How to complete this task >>
Looking at the records below, please say how many lines contain the word "linecap", as a bare number.
Available data section start
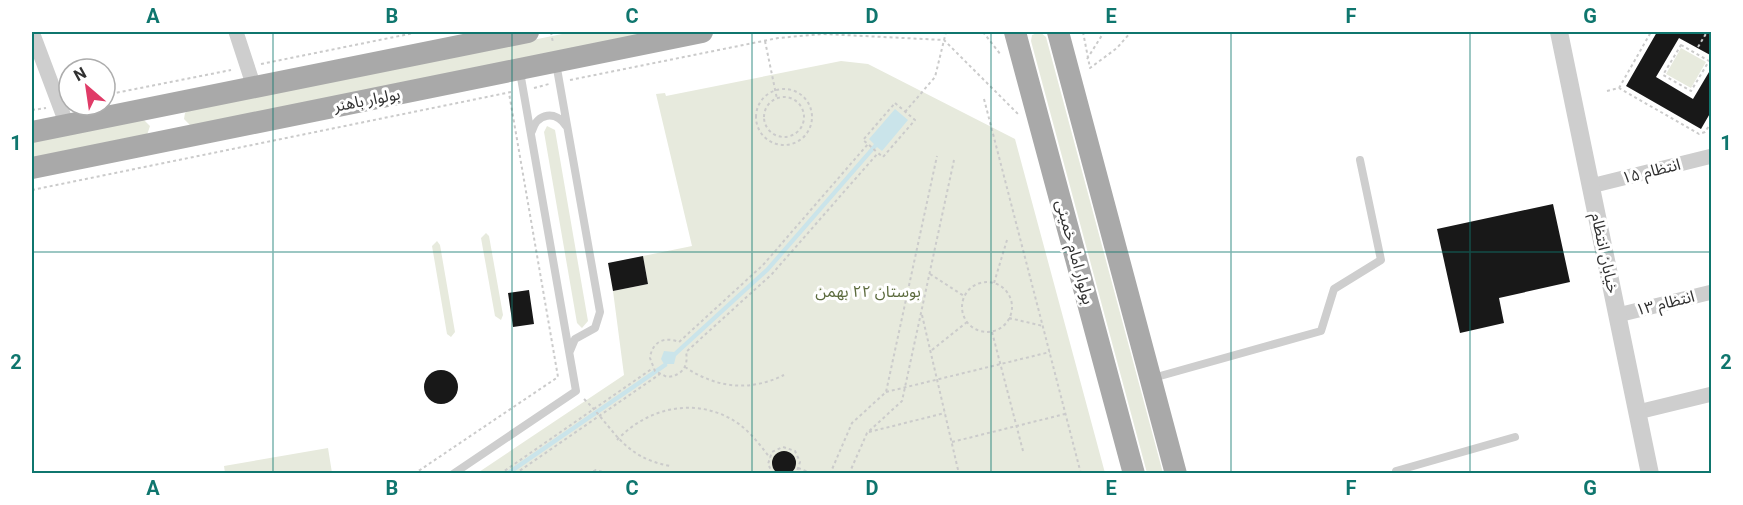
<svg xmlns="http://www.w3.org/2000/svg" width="1743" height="505" font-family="Roboto,'Noto Sans Arabic',sans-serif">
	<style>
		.green { fill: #e7eadd }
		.water { fill: #cae4ea }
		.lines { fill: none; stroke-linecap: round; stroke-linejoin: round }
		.stream { stroke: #cae4ea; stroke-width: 4.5 }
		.building { fill: #181818 }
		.path { stroke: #cbcbcb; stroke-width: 2; stroke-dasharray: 3 3; stroke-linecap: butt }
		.service { stroke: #cecece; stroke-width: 8 }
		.minor { stroke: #cecece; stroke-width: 15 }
		.tertiary { stroke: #cecece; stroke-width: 18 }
		.primary { stroke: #a9a9a9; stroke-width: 22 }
		.grid { fill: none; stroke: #0f766e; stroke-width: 1.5; stroke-opacity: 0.55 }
		.labels { text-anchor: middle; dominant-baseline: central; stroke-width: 6; stroke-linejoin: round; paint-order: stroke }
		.street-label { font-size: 16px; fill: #313131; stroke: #fff }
		.park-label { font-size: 16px; fill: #5d6c3f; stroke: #fff }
		.neatline { fill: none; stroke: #0f766e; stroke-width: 2 }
		.grid-label { font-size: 20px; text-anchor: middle; font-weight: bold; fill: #0f766e }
	</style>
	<rect width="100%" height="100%" fill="#fff"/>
	<!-- green -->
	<path class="green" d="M572 32H658L191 126 184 119 185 113 191 109Z
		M1040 32 1046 37 1163 473H1147L1031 41 1032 35Z
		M1681 48 1706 62 1691 88 1666 74Z
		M841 61 868 64 1015 139 1105 473 476 474 624 375 613 291 648 284 643 256 692 246 656 94 665 93 666 96Z
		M143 119 150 126 147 135 32 159V141Z
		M547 126 555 130 588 321 582 328 577 323 544 132Z
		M486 233 489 236 503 315 501 320 495 316 481 238Z
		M437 241 440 245 455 332 451 337 447 334 432 246Z
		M328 448 332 473H225L224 466Z"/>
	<!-- water -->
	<path class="water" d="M895 109 908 120 882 151 877 147 769 271 676 356 674 364H664L661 359 664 351 674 352 766 268 874 144 869 139Z"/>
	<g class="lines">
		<!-- stream -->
		<path class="stream" d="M507 474 665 365"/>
	</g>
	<!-- building -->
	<path class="building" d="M1657 32H1712V56L1679 38 1656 77 1693 99 1712 67V110L1701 129 1626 86Z
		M1553 204 1570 282 1499 298 1504 323 1460 333 1437 229Z
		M643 256 648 284 613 291 608 263Z
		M529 290 534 324 513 327 508 293Z
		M424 387a17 17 0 1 1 34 0a17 17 0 1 1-34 0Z
		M772 463a12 12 0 1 1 24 0a12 12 0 1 1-24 0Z"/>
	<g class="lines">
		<!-- path -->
		<path class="path" d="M551 32 553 43
			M983 32 1001 55
			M1083 32 1090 68 1117 48 1131 32
			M765 41 777 99
			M1681 45 1709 61 1691 91 1663 75Z
			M1698 47 1707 32
			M1087 59 1104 32
			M261 64 419 32
			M570 80 778 38 823 34 944 40 1018 114
			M534 88 549 84
			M1619 88 1651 32
			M756 117a28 28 0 1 1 56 0a28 28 0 1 1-56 0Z
			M1607 91 1619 88 1699 134 1705 132 1712 121
			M105 95 231 70
			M764 117a20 20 0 1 1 40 0a20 20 0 1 1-40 0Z
			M984 99 1081 474
			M895 103 915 120 883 157 878 153 772 274 686 352C689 367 681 376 667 377L655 371 650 358C652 342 664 336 679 342L763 265 868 144 863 140Z
			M32 110 46 108
			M905 112 935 77 946 32
			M869 145 878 153
			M32 190 511 92
			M930 274 964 296
			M962 307a25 25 0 1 1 50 0a25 25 0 1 1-50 0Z
			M994 283 1007 240
			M922 315 959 474
			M1009 318 1043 326
			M992 332 1023 451
			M932 350 967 322
			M685 367C716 388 750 392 784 375
			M886 392 1050 352
			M584 399C615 429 622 457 670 466
			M869 432 945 413
			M617 440C649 406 699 396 739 424 751 433 761 446 770 458
			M952 442 1065 414
			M798 468 814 474
			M414 474 558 377 509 93
			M500 474 653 368
			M515 474 660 374
			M588 474 596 470 609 474
			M773 474 768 464 772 452 783 447 795 451 800 462 796 474
			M830 474 852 423 886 392 937 156
			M849 474 867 433 902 401 954 160"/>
		<!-- service -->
		<path class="service" d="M556 63 600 312 595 328 575 339 570 351
			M532 131C537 113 556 110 566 126
			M1153 378 1321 331 1334 289 1381 260 1360 160
			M453 474 576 391 520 72
			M1396 474V471L1515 437"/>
		<!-- minor -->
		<path class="minor" d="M32 32 67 125
			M236 32 254 87
			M1591 186 1712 156
			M1618 315 1712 292
			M1638 412 1712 394"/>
		<!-- tertiary -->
		<path class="tertiary" d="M1559 32 1650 474"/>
		<!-- primary -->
		<path class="primary" d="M1015 32 1134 474
			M1058 32 1176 474
			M32 132 528 32
			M32 168 702 32"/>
	</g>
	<!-- grid -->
	<path class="grid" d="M273 32V474M512 32V474M752 32V474M991 32V474M1231 32V474M1470 32V474M32 252H1712"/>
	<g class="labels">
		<!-- street labels -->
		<g class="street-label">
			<text transform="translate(367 100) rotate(-11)">بولوار باهنر</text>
			<text transform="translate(1651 171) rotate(-14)">انتظام ۱۵</text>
			<text transform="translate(1075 252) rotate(75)">بولوار امام خمینی</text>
			<text transform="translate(1605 253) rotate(78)">خیابان انتظام</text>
			<text transform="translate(1665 303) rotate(-14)">انتظام ۱۳</text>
		</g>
		<!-- park labels -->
		<g class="park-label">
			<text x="868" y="291">بوستان ۲۲ بهمن</text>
		</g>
	</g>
	<!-- border -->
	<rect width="1743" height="505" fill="none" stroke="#ffffff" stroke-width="66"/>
	<!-- north arrow -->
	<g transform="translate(87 87) rotate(331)"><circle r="28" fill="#ffffff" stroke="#adadad" stroke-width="1.5"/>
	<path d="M0-4.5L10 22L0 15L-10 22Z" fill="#e03b67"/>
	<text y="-9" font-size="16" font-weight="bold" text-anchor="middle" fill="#313131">N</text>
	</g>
	<rect x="33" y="33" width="1677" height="439" class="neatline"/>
	<g class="grid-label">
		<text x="153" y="23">A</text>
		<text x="392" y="23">B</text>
		<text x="632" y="23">C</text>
		<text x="872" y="23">D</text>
		<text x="1111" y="23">E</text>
		<text x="1351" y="23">F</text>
		<text x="1590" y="23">G</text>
		<text x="16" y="150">1</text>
		<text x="1726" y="150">1</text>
		<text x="16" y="369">2</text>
		<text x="1726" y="369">2</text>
		<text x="153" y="495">A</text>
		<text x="392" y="495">B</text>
		<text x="632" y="495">C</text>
		<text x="872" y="495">D</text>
		<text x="1111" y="495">E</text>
		<text x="1351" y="495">F</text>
		<text x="1590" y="495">G</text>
	</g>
</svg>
Available data section end
Response to the task >>
2